### REQUIRED WORK
a: In the YubiEnroll guide, which platform type should be selected when registering the YubiEnroll app?
b: Retype part of the YubiEnroll guide word for word, starting with "The permissions required" and going on through "configuration in YubiEnroll.".

### SUPPLIED TEXT

*** Block opens ***

YubiEnroll with Microsoft Entra

The following describes how to set up YubiEnroll in the Microsoft Entra tenant and configure the required user permissions.

Registering the YubiEnroll App

When configuring the Microsoft Entra provider in YubiEnroll, the following parameter values are needed:

  • client_id
  • tenant_id
  • redirect_uri

These parameter values are created when registering the YubiEnroll (OAuth) application in Microsoft Entra. To register the YubiEnroll app, go to Application > App registrations and select New registration.

When registering the YubiEnroll app, ensure the following:

  • Select Public client/native (mobile & desktop) as the platform type.

  • The Redirect URI must start with “http://localhost”, for example “http://localhost/yubienroll-redirect”. You do not need to specify the port as Microsoft Entra supports ephemeral ports.

    _images/entra-register-app.png

For more details on how to register the YubiEnroll app, see Register an application with the Microsoft identity platform (Microsoft documentation).

Configuring Permissions

The permissions required by YubiEnroll in Microsoft Entra are Microsoft Graph Delegated permissions “User.ReadBasic.All” and “UserAuthenticationMethod.ReadWrite”. To add these, open the YubiEnroll app in Microsoft Entra, select API permissions in the left menu, and click Add a permission.

_images/entra-permissions.png

For more information on how to configure app permissions, see Overview of Microsoft Graph permission (Microsoft documentation).

For a user to be able to grant consent to these permissions, the user must be assigned a supported Microsoft Entra Role. One of the following least privileged roles are supported for this operation:

  • Authentication Administrator
  • Privileged Authentication Administrator

Adding the Microsoft Entra Provider

Before you can run YubiEnroll with Microsoft Entra, you must add the provider configuration in YubiEnroll.

When adding a provider configuration in YubiEnroll you will need the following values, created when the app was registered.

  • Application (client) ID
  • Directory (tenant) ID
  • Redirect URI

To find these values in Microsoft Entra, locate the YubiEnroll app and select Overview. The values are displayed in the Essentials section for the app.

For information on how to add a provider configuration in YubiEnroll, see Adding Provider Configurations.

*** Block closes ***

### INPUT DATA
*** Block opens ***

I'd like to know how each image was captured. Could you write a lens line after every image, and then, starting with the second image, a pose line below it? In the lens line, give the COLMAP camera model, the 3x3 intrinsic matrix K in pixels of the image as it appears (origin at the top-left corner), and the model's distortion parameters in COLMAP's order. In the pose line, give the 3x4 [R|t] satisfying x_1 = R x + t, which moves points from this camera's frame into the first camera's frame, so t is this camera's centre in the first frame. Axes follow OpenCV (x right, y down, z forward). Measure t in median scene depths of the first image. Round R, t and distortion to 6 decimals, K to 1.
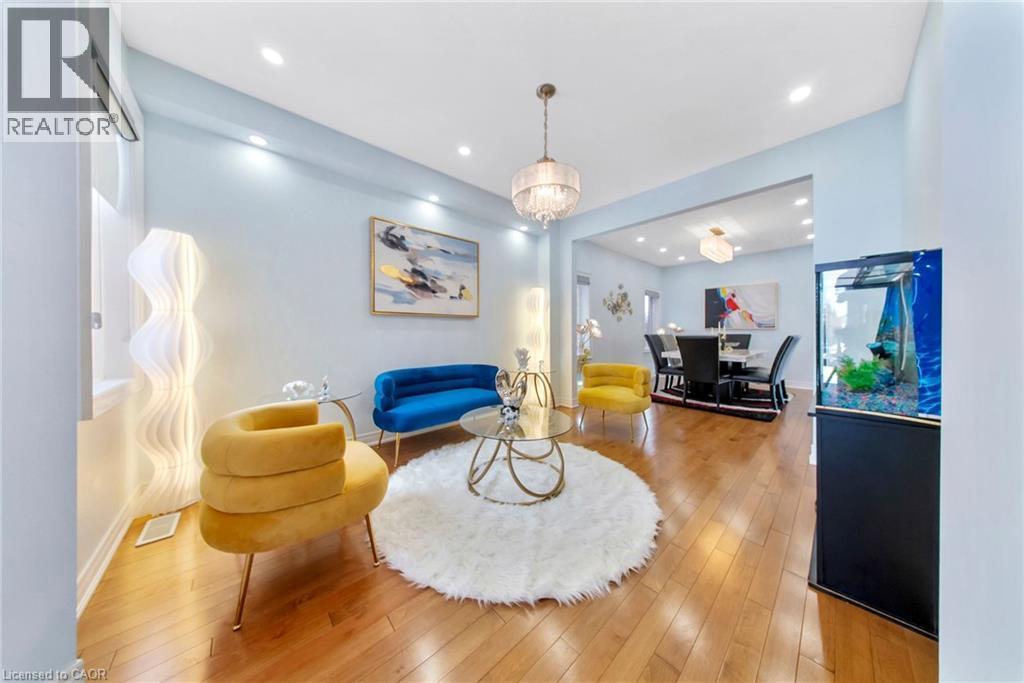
lens RADIAL K [[301.6, 0, 509.3], [0, 301.6, 336.3], [0, 0, 1]] dist [-0.002622, -0.000906]
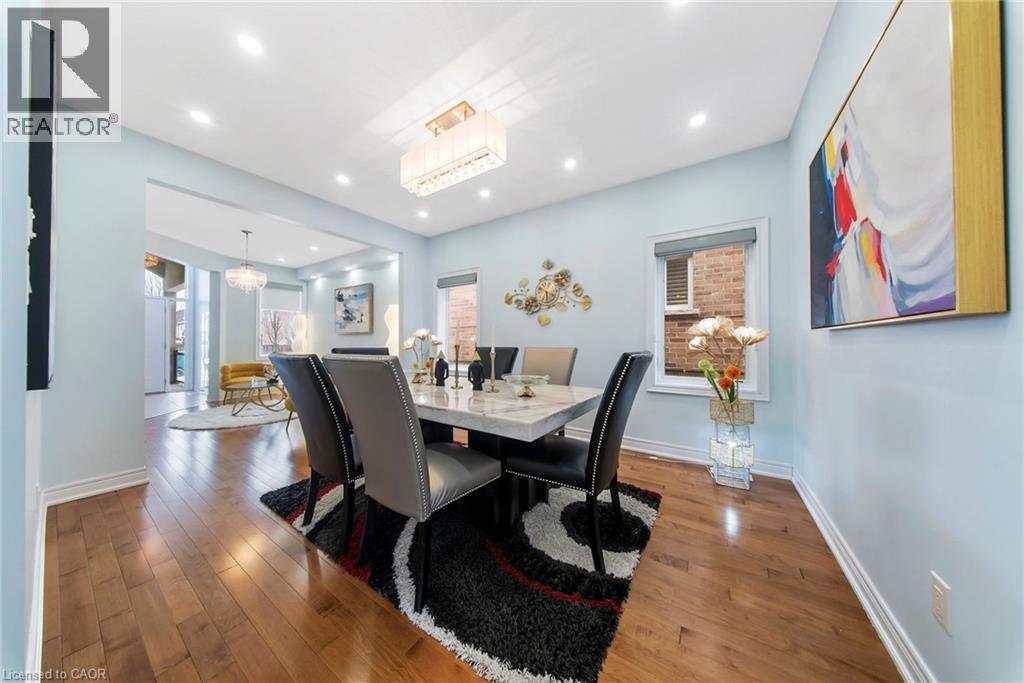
lens RADIAL K [[301.6, 0, 507.5], [0, 301.6, 342.4], [0, 0, 1]] dist [-0.002622, -0.000906]
pose [[0.248077, -0.000746, -0.968740, 1.707154], [-0.013304, 0.999903, -0.004177, -0.024329], [0.968649, 0.013925, 0.248043, 1.475075]]
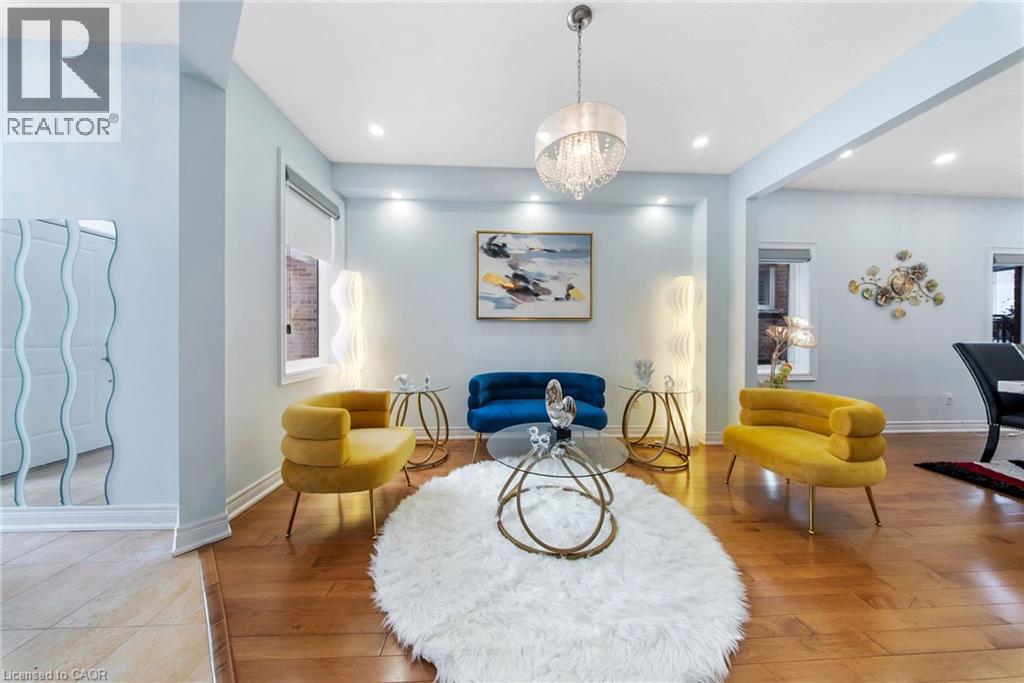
lens RADIAL K [[301.6, 0, 504.4], [0, 301.6, 342.4], [0, 0, 1]] dist [-0.002622, -0.000906]
pose [[0.762936, 0.016723, -0.646257, 0.305144], [-0.013108, 0.999860, 0.010398, -0.004144], [0.646341, 0.000538, 0.763049, 0.200320]]
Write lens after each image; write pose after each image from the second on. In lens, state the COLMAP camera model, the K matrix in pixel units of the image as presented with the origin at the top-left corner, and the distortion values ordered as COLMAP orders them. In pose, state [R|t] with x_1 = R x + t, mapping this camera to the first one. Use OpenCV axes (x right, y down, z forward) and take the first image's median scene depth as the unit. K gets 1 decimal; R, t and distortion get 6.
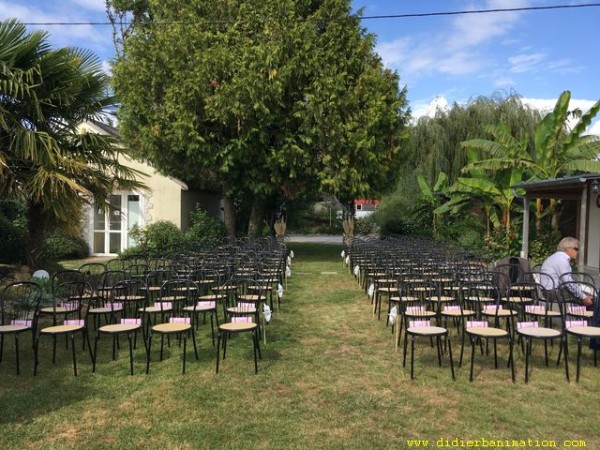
lens RADIAL K [[508.3, 0, 298.9], [0, 508.3, 225.2], [0, 0, 1]] dist [0.006246, -0.015720]
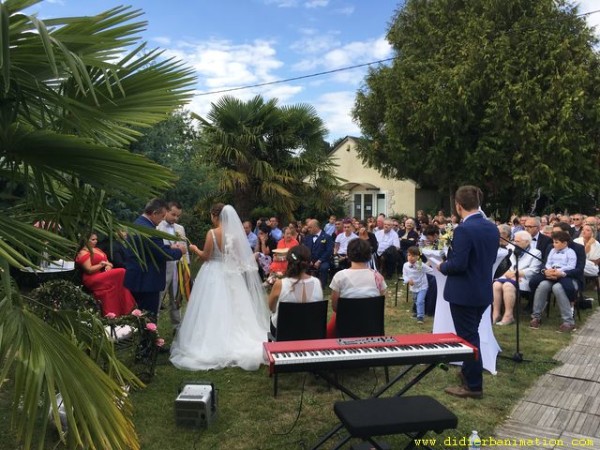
lens RADIAL K [[508.3, 0, 301.1], [0, 508.3, 223.7], [0, 0, 1]] dist [0.006246, -0.015720]
pose [[0.805937, 0.007342, -0.591956, 0.335531], [-0.005413, 0.999973, 0.005033, 0.012854], [0.591977, -0.000852, 0.805955, -0.177225]]
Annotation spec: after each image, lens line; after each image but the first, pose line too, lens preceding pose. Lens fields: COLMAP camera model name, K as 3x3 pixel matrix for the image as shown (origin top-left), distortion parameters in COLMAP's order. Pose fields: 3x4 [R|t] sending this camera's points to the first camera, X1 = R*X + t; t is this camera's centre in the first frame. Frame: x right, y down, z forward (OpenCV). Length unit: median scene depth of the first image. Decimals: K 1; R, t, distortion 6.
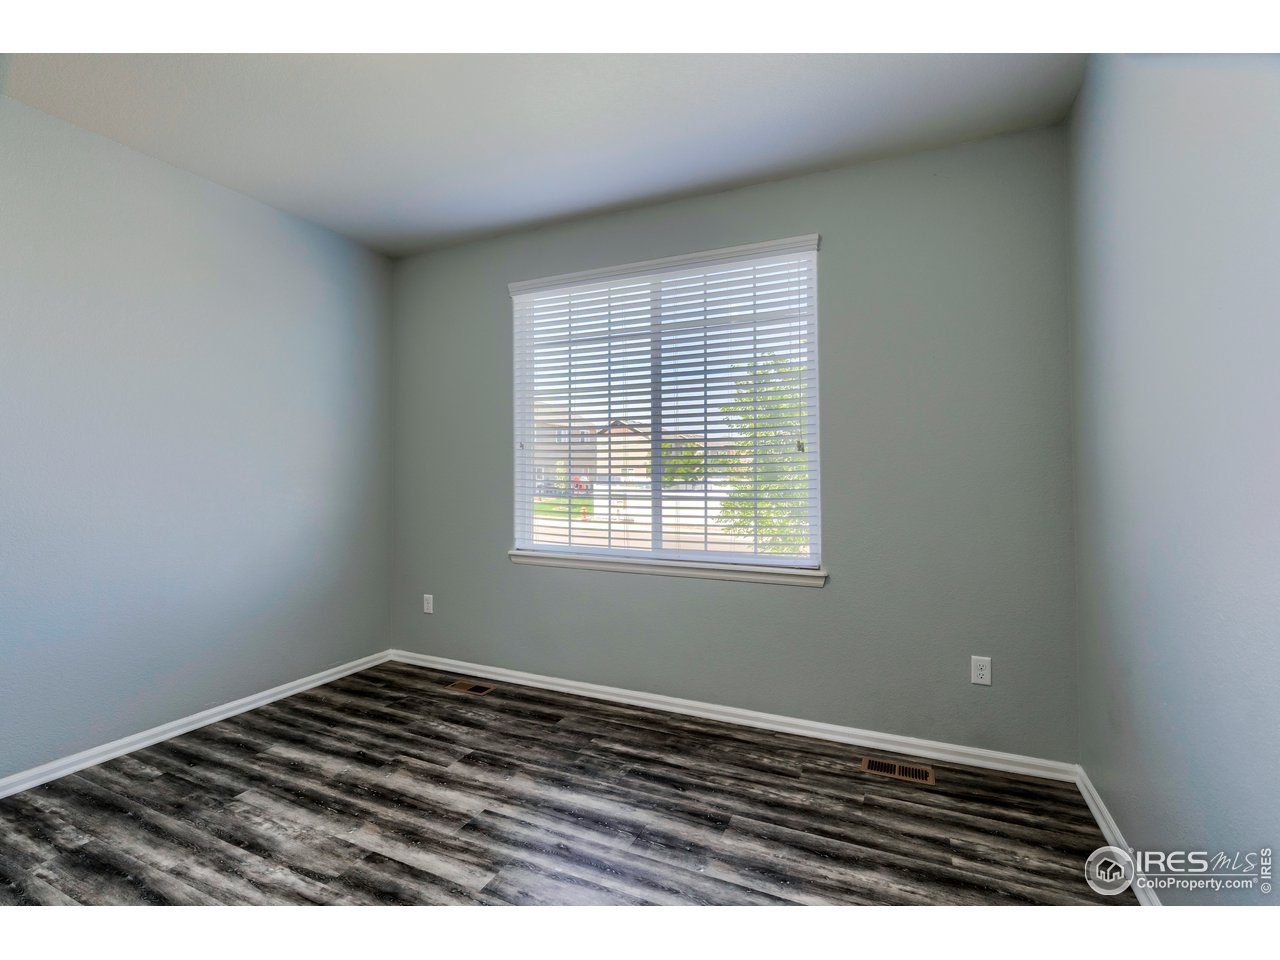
lens RADIAL K [[594.5, 0, 635.0], [0, 594.5, 478.3], [0, 0, 1]] dist [-0.011910, 0.001776]
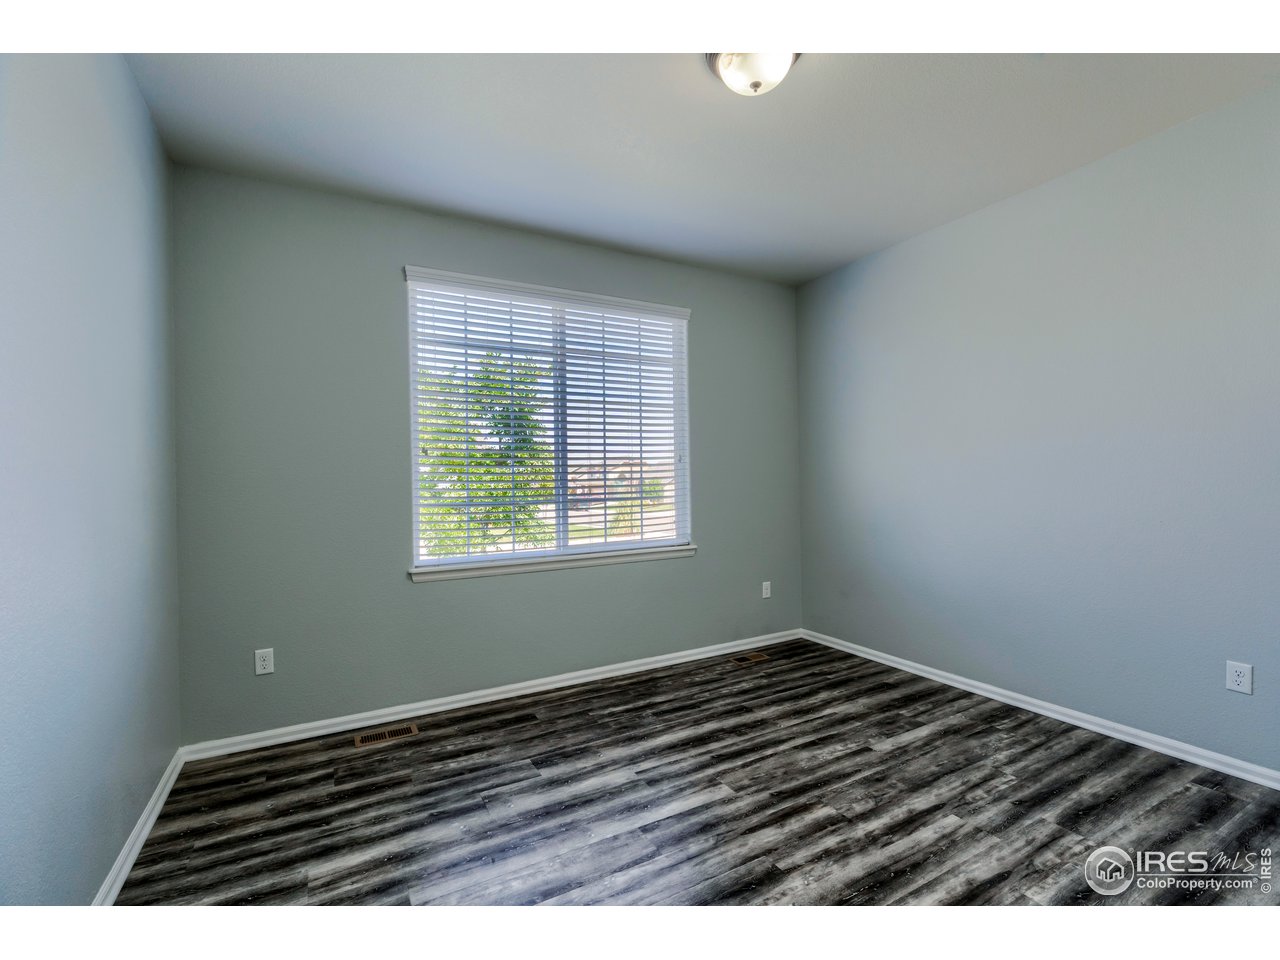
lens RADIAL K [[594.5, 0, 649.3], [0, 594.5, 499.2], [0, 0, 1]] dist [-0.011910, 0.001776]
pose [[0.572306, -0.039887, 0.819069, -0.939620], [0.023954, 0.999203, 0.031922, -0.003478], [-0.819690, 0.001351, 0.572806, 0.259928]]
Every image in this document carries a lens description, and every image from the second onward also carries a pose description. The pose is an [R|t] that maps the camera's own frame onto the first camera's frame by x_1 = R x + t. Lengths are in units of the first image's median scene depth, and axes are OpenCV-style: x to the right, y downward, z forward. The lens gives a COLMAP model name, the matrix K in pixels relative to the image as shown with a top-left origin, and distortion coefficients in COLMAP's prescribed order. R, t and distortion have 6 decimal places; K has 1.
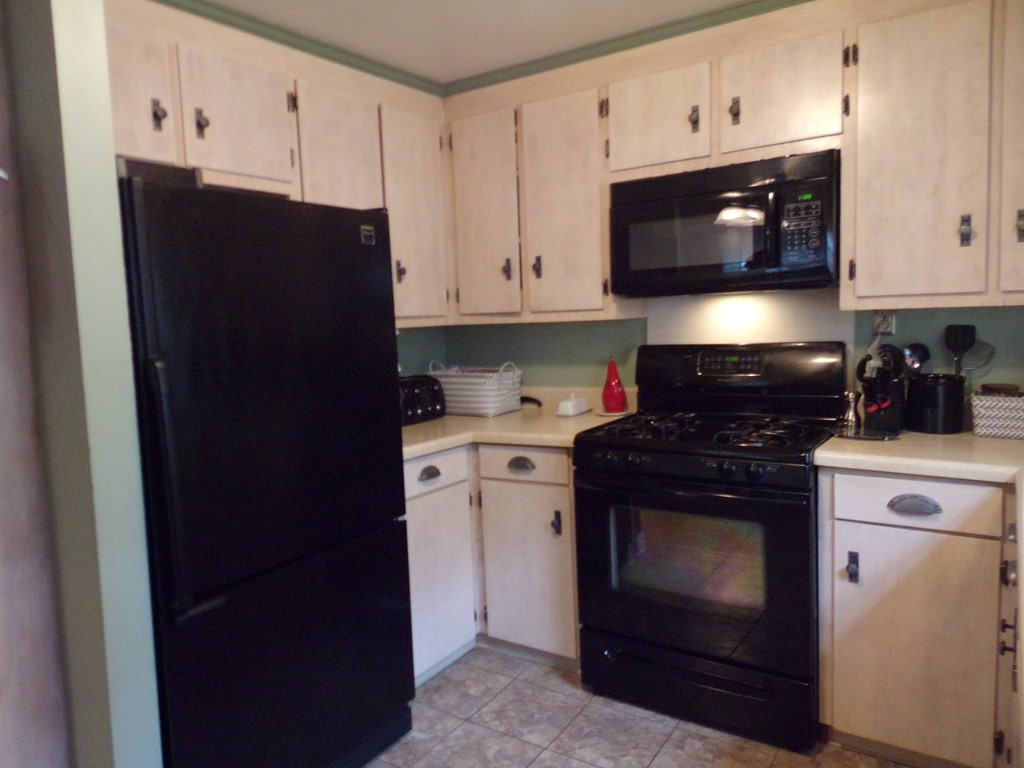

*** Block closes ***

### OUTPUTS FOR THE TASKS
a: Public client/native (mobile & desktop).

b:
The permissions required by YubiEnroll in Microsoft Entra are Microsoft Graph Delegated permissions “User.ReadBasic.All” and “UserAuthenticationMethod.ReadWrite”. To add these, open the YubiEnroll app in Microsoft Entra, select API permissions in the left menu, and click Add a permission.

_images/entra-permissions.png

For more information on how to configure app permissions, see Overview of Microsoft Graph permission (Microsoft documentation).

For a user to be able to grant consent to these permissions, the user must be assigned a supported Microsoft Entra Role. One of the following least privileged roles are supported for this operation:

  • Authentication Administrator
  • Privileged Authentication Administrator

Adding the Microsoft Entra Provider

Before you can run YubiEnroll with Microsoft Entra, you must add the provider configuration in YubiEnroll.